| Exercise brief |
Restate the data below word for word, leaving nothing out.

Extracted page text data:
╭──

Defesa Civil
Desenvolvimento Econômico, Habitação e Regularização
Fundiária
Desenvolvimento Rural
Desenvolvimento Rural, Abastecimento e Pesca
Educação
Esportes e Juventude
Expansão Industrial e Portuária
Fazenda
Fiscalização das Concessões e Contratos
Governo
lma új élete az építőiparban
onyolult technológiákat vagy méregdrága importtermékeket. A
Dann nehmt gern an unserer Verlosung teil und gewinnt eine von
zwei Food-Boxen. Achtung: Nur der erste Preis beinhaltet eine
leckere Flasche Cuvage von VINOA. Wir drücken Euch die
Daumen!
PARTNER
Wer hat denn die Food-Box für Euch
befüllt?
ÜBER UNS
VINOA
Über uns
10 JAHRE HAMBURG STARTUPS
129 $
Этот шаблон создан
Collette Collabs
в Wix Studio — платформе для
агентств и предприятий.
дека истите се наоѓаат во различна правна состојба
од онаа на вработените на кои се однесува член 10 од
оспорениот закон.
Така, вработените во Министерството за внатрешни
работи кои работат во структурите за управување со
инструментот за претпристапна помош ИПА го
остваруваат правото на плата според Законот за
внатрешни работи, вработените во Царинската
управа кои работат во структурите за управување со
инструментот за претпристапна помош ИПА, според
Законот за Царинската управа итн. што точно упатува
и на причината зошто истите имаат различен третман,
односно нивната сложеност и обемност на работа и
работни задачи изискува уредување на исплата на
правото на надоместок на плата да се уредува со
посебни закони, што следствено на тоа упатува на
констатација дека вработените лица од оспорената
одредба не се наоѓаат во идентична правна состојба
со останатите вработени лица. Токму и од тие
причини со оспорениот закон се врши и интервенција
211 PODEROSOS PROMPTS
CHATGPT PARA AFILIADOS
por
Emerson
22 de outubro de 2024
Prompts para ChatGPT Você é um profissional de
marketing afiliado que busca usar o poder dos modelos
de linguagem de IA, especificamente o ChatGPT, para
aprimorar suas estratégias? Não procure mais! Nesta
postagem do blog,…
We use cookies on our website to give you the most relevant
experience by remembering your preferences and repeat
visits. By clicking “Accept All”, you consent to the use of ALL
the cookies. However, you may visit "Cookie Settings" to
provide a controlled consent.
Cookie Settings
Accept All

╰──

| Reply to the exercise |
Defesa Civil
Desenvolvimento Econômico, Habitação e Regularização
Fundiária
Desenvolvimento Rural
Desenvolvimento Rural, Abastecimento e Pesca
Educação
Esportes e Juventude
Expansão Industrial e Portuária
Fazenda
Fiscalização das Concessões e Contratos
Governo
lma új élete az építőiparban
onyolult technológiákat vagy méregdrága importtermékeket. A
Dann nehmt gern an unserer Verlosung teil und gewinnt eine von
zwei Food-Boxen. Achtung: Nur der erste Preis beinhaltet eine
leckere Flasche Cuvage von VINOA. Wir drücken Euch die
Daumen!
PARTNER
Wer hat denn die Food-Box für Euch
befüllt?
ÜBER UNS
VINOA
Über uns
10 JAHRE HAMBURG STARTUPS
129 $
Этот шаблон создан
Collette Collabs
в Wix Studio — платформе для
агентств и предприятий.
дека истите се наоѓаат во различна правна состојба
од онаа на вработените на кои се однесува член 10 од
оспорениот закон.
Така, вработените во Министерството за внатрешни
работи кои работат во структурите за управување со
инструментот за претпристапна помош ИПА го
остваруваат правото на плата според Законот за
внатрешни работи, вработените во Царинската
управа кои работат во структурите за управување со
инструментот за претпристапна помош ИПА, според
Законот за Царинската управа итн. што точно упатува
и на причината зошто истите имаат различен третман,
односно нивната сложеност и обемност на работа и
работни задачи изискува уредување на исплата на
правото на надоместок на плата да се уредува со
посебни закони, што следствено на тоа упатува на
констатација дека вработените лица од оспорената
одредба не се наоѓаат во идентична правна состојба
со останатите вработени лица. Токму и од тие
причини со оспорениот закон се врши и интервенција
211 PODEROSOS PROMPTS
CHATGPT PARA AFILIADOS
por
Emerson
22 de outubro de 2024
Prompts para ChatGPT Você é um profissional de
marketing afiliado que busca usar o poder dos modelos
de linguagem de IA, especificamente o ChatGPT, para
aprimorar suas estratégias? Não procure mais! Nesta
postagem do blog,…
We use cookies on our website to give you the most relevant
experience by remembering your preferences and repeat
visits. By clicking “Accept All”, you consent to the use of ALL
the cookies. However, you may visit "Cookie Settings" to
provide a controlled consent.
Cookie Settings
Accept All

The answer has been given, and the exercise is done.